Friday, May 16, 2008

He Said: SMART PEOPLE



Smart People grated my nerves from just about the first frame. It wants so badly to be the next precious, bittersweet, bitingly funny semi-independent underground hit that it forgets that simply assembling a puzzle that worked a couple times before doesn't make the feat amazing when all the pieces are frayed. Watching the film is like that grandest of all critic-speak metaphors--the slow-motion train wreck. We see the actors speaking their lines like they actually mean something, we hear the music hit in all the perfect spots as if we are supposed to be moved by its placement, and we see a screenplay being flickered on the screen that is so enamored with its own virtue that it loses sight of what virtue really means.




In essence, the film is another downbeat story of a middle-aged prick's arrested development, and, finally, his coming-of-age. A more tired premise I cannot immediately think of at this moment, but said premise--tired as it may be--can certainly produce brilliance. Great stories can be told about familiar subjects. As the great Roger Ebert always said, "It's not what a film is about--it's how it is about it." Smart People is about it in all the wrong ways. It wants the emotional payoff without doing any of the hard work to get there. It wants to sacrifice its story and characters in order to pose as Sideways 2. It wants to touch all the standard bases and let that suffice.





The most unfortunate thing about Smart People is that the screenplay failure mars what is actually a great piece of acting by Dennis Quaid. He is grizzled and world-weary with not a hint of artifice--the perfect fit for what this movie really wanted to be. Quaid really is like we've never seen him before, and if there is one positive to take away from this film, he is it. Church is fun, too, especially in his scenes with the brilliant Page, where the film is at its best. But in reality, Page is actually completely miscast as the stiff Republican daughter, and saddest of all, Sarah Jessica Parker is forced to play an empty shell of a character who operates as she does solely because the screenplay calls for her to. She is victim of Smart People's greatest injustice.
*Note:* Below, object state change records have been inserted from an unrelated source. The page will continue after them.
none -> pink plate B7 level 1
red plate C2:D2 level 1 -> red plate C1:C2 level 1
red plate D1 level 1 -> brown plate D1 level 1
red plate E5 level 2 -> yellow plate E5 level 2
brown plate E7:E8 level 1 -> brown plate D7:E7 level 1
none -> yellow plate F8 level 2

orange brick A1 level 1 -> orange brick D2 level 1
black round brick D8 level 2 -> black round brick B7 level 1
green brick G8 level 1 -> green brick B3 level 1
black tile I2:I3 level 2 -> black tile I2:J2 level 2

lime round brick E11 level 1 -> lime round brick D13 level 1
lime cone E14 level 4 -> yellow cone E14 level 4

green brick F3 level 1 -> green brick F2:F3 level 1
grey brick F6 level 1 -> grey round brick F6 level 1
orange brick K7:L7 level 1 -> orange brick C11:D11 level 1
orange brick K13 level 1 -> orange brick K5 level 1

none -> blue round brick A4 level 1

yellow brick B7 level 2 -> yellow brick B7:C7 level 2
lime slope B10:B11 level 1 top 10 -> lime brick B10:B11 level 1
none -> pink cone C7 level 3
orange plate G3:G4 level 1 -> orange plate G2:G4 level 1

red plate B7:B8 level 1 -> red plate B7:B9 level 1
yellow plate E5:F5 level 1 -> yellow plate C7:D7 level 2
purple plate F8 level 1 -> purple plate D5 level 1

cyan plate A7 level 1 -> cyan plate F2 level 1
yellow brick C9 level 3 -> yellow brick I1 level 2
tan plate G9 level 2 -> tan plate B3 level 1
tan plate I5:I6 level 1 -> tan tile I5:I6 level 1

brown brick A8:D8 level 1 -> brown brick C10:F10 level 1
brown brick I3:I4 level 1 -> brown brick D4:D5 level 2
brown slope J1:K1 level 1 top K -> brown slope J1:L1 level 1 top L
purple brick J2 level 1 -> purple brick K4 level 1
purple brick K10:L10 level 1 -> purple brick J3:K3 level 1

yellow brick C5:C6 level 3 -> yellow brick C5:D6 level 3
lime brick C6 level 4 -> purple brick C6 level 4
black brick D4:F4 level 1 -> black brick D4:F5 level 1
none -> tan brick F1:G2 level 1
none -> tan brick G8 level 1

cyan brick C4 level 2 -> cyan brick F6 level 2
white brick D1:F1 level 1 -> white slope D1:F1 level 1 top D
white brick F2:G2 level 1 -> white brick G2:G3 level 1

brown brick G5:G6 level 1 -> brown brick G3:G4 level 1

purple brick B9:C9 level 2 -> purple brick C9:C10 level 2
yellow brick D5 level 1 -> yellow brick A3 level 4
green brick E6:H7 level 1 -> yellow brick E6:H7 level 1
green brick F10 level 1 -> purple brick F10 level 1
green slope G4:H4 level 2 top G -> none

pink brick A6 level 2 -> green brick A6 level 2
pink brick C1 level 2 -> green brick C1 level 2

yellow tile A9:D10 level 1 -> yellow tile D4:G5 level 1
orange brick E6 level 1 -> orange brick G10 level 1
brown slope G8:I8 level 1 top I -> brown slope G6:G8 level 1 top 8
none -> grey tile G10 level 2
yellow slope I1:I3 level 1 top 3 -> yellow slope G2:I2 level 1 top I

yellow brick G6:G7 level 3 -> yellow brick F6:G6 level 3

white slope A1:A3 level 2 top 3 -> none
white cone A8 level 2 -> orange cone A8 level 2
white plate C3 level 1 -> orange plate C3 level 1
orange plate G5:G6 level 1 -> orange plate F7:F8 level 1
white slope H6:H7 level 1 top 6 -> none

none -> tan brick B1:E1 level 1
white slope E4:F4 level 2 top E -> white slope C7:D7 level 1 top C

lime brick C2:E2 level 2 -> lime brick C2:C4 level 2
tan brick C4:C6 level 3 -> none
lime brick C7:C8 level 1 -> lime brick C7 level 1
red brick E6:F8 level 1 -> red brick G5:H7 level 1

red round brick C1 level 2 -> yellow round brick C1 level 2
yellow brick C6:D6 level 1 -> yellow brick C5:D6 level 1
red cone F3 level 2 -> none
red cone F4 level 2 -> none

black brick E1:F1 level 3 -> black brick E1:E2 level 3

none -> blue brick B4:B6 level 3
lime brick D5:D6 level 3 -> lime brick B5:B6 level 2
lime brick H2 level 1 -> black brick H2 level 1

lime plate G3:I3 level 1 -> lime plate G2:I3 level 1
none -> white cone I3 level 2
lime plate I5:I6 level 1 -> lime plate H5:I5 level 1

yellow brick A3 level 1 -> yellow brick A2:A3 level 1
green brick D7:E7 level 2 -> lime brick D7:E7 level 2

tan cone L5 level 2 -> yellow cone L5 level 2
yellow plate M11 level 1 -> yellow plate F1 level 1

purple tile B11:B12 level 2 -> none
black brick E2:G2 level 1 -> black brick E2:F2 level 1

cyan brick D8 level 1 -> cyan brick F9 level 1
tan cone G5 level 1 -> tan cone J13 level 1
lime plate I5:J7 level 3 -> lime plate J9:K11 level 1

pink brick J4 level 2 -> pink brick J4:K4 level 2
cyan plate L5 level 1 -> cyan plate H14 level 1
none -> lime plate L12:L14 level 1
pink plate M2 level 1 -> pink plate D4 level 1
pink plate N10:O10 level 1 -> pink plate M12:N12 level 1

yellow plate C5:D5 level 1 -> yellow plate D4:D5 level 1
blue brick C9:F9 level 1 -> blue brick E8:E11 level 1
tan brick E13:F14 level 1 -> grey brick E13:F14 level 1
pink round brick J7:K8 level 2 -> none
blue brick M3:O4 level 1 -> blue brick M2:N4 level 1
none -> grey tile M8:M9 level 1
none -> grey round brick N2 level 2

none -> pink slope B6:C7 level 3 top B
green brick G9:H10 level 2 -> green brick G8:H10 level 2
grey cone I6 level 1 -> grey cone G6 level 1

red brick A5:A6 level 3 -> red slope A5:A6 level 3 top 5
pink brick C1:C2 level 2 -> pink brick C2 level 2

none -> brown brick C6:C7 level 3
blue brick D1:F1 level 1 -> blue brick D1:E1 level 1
I like to consider myself a smart person. And hell, I know it to be true that oftentimes, the smartest people often have the most to learn. With that in mind, I will take that lesson to heart...by never watching Smart People again.

3 comments:

BiPolar Wife said...

Don't you wish you could re-do about a million different movies? I hate seeing a semi-good movie go down the tubes with lazy writing or, as you said, letting really good acting go to waste. My husband has heard me predict so many plots because they are...hello, predictable! Armchair directing/producing/writing is a no-brainer!

Reel Inspiration said...

I really wanted to like this movie. I agree that Dennis Quaid gives a good, grizzled performance. But the world of his character is such a bummer. The film is reminiscent of "Wonder Boys." But in the "Wonder Boys" the burned out professor/writer, Michael Douglas, has moments of whimsy - like when they create back stories for strangers in the bar. There are no such moments in "Smart People. No joy.

Another movie with a burned out professor/writer is "The Visitor." The main character sleep walks through life until he finds his passion and joy. Check out my review at:
http://reelinspiration.blogspot.com/

DivaJood said...

I am with you on this. I really wanted to like this film, but it just never rose to the level it should have done. Thomas Hayden Church was brilliant, but not enough to carry the film.